Additionally, contractual obligations for salary and benefits — including a health insurance increase of nearly 10% for the second year in a row — and other fixed costs, necessitated cuts, adjustments and the use of reserve accounts to come up with almost $3 million.
“That’s why I color my hair every four weeks,” Clary said.
Their remedy to close the gap: using fund balances to help with next year’s supplies, cutting the wants to supply the needs.
“We cut five positions that were not going to directly impact students, saving $562,000 by cutting those salaries and benefits. We plan to replace retirees and resignations with a lower-cost, newer teacher, so that would be an estimated savings of about $100,000,” Clary said. “We’re pre-buying supplies for next year, this year.”
Each school is pre-buying $20,000 worth of supplies this year to use for next year’s school year using fund balance monies. They’re also using funding from a stabilization reserve account to offset salaries from collective bargaining agreements that they’re obligated to fulfill, and from a special education reserve account, bringing their net budget to within a few dollars of this year's, a 2.6% increase overall.
“We’re fortunate that Laconia has healthy reserve accounts that we can lean on — unfortunately, they won’t last forever and education funding will continue to be a challenge for us,” Clary said. “We hope that you see that our budget is thoughtful and tax cap-compliant while providing our students with an excellent education.”
Ward 3 Councilor Eric Hoffman asked Clary what effect Education Freedom Accounts have had on district funding, and she said the district loses students in theory, but that it hasn’t affected the local district much, because only a few students have taken advantage of that program.
“Right now, we’re at a 50% free and reduced lunch in the City of Laconia, and you think that might be higher if everybody took advantage of filling out the application?” Mayor Andrew Hosmer asked.
“Absolutely. The other part is that as a school district, we do not deny a child to eat whether they owe $1 or $100. Parents know that we’re always going to feed their children, which we should — that’s important because children learn better when they’ve been fed — but it’s a double-edged sword because there’s no teeth that say, ‘You’ve got to pay your balance,'” Clary said. “Our balance owed is over $50,000 this year.”
Clary said she’s not sure how education funding will change in coming years at the state level, but using fund balance reserves — one-time funds going into reserves instead going toward operations — won’t be sustainable long-term, calling it a “stop-gap for some time but not forever” and noting dipping into reserves each year will eventually deplete them, which could result in staff cuts.
“I know that next year, in my heart, our adequacy isn’t going to increase, it’s going to decrease again, and then maybe it’s more breathing people that we have to cut at that point, because we can’t sustain our fixed costs and our [collective bargaining agreements] if we can’t correct this education funding snafu that we’re in,” she said.

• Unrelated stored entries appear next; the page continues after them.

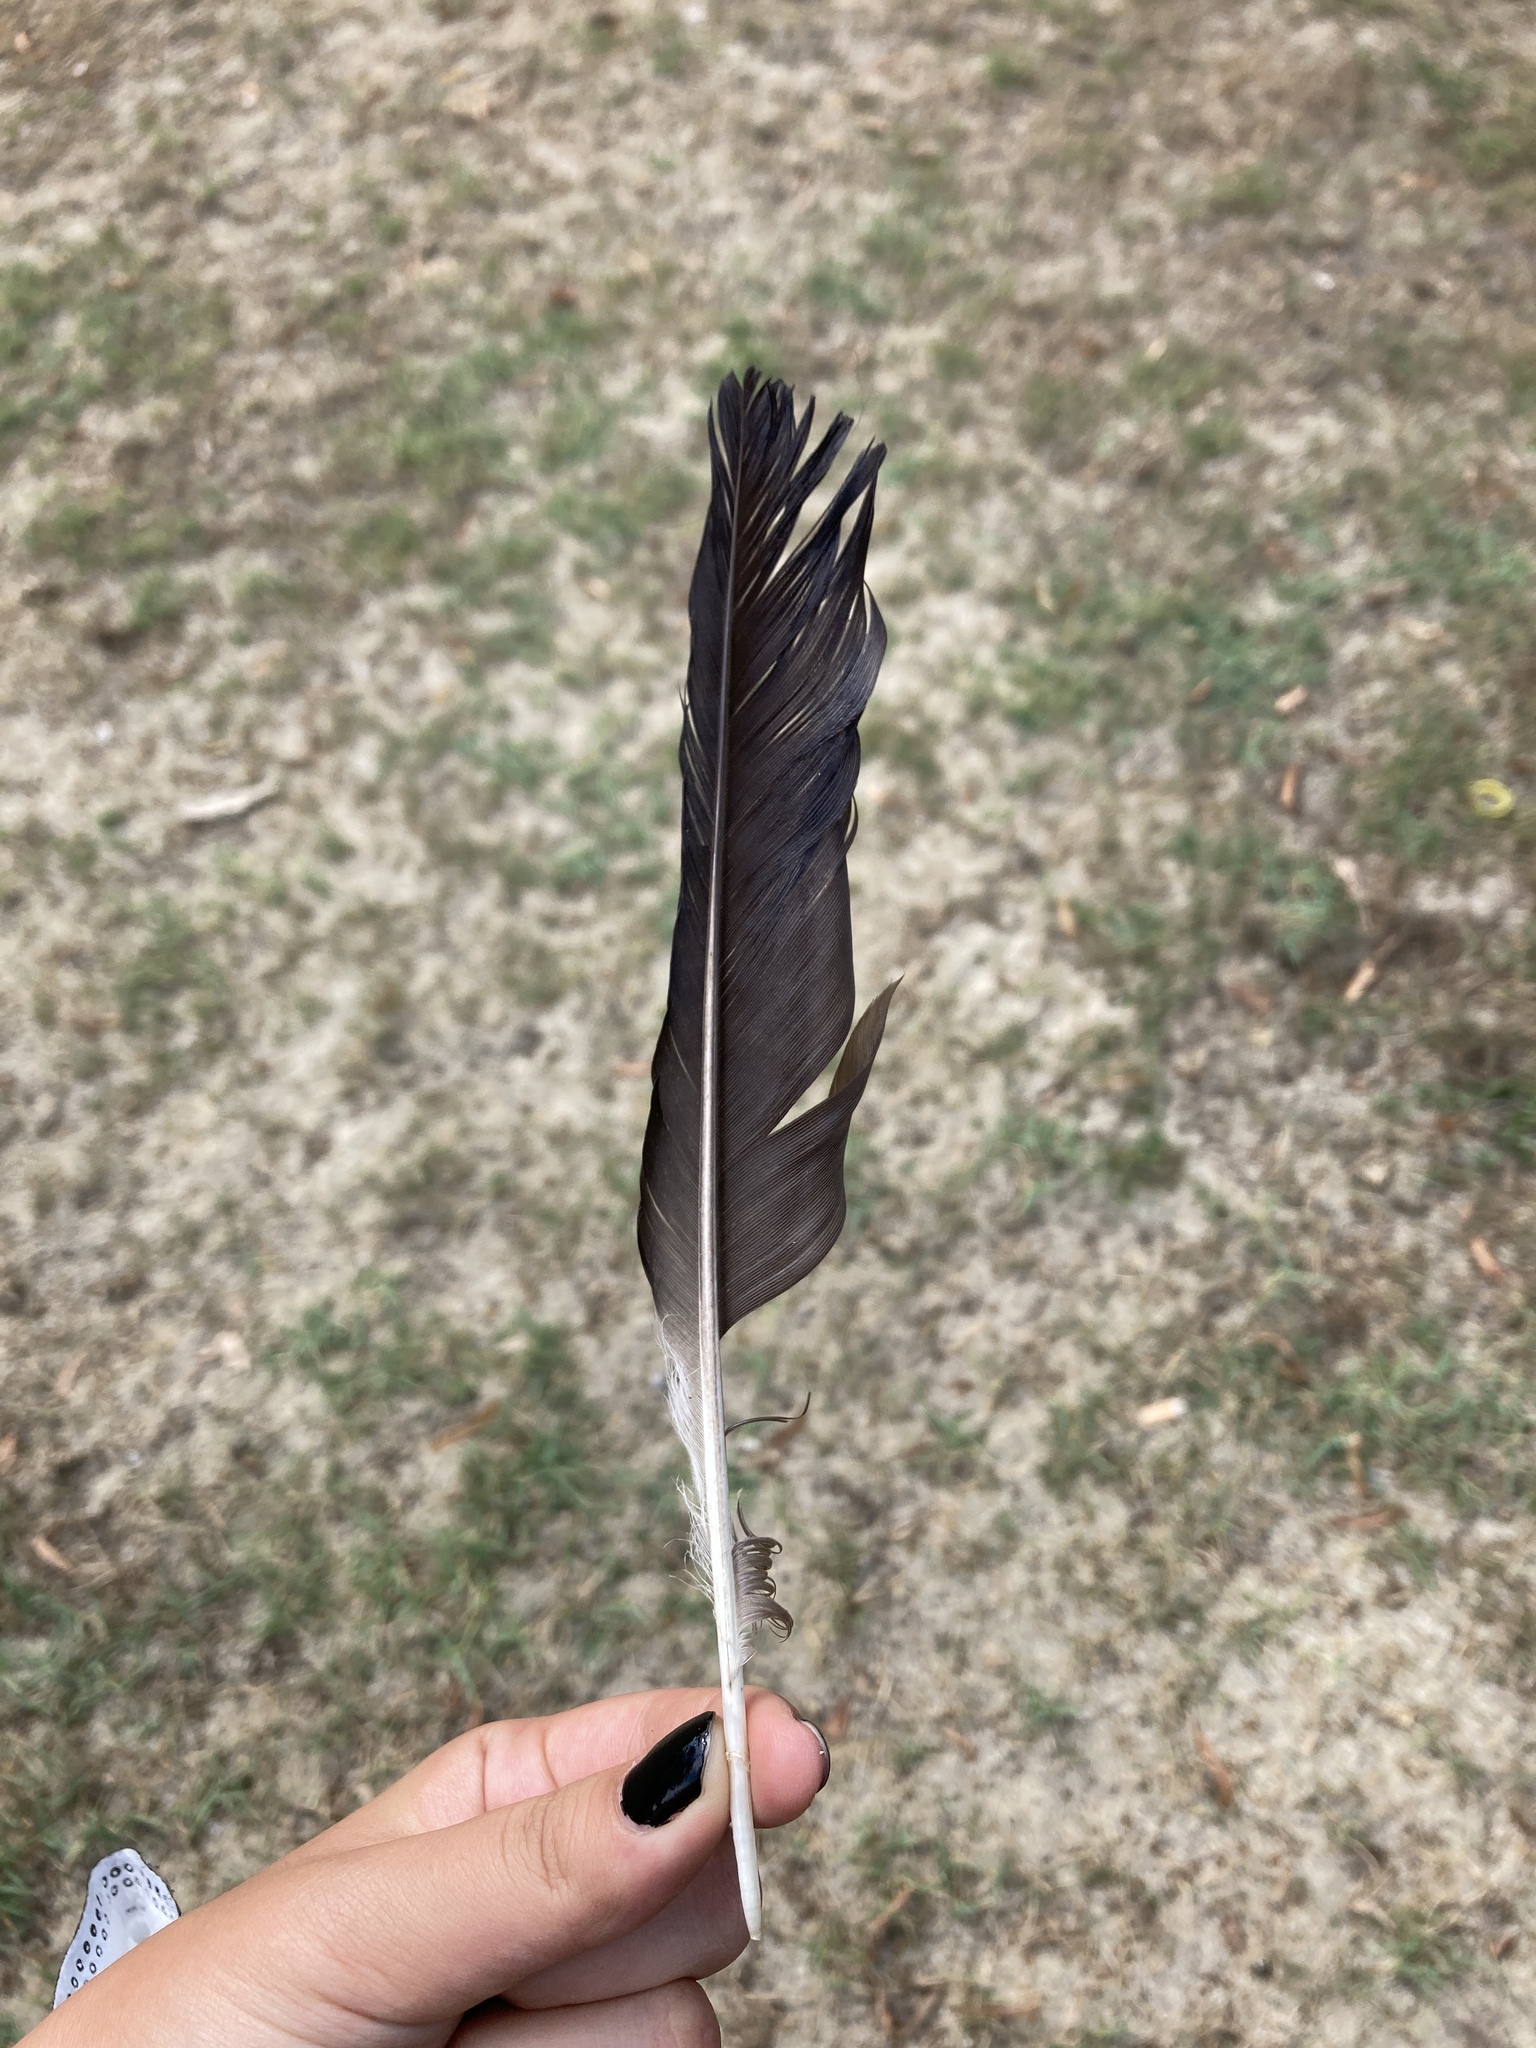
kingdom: Animalia
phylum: Chordata
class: Aves
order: Passeriformes
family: Corvidae
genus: Corvus
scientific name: Corvus cornix
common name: Hooded crow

Hosmer described the budget-making process as presently exists as the “penultimate of local control” and said HB 675, which seeks to limit the authority of school districts to make certain appropriations, threatens that process.
“This was people in Concord who said they know better than you, and your school board, and your parents and guardians, and your students, and that, to some extent, your ‘out-of-control spending’ needs to be pulled in hard,” Hosmer said. “I trust you to get it right — I don’t trust people in Concord to tell you how to spend the money that you have taken a commitment to, to spend wisely and prudently as good stewards and educators of our students.”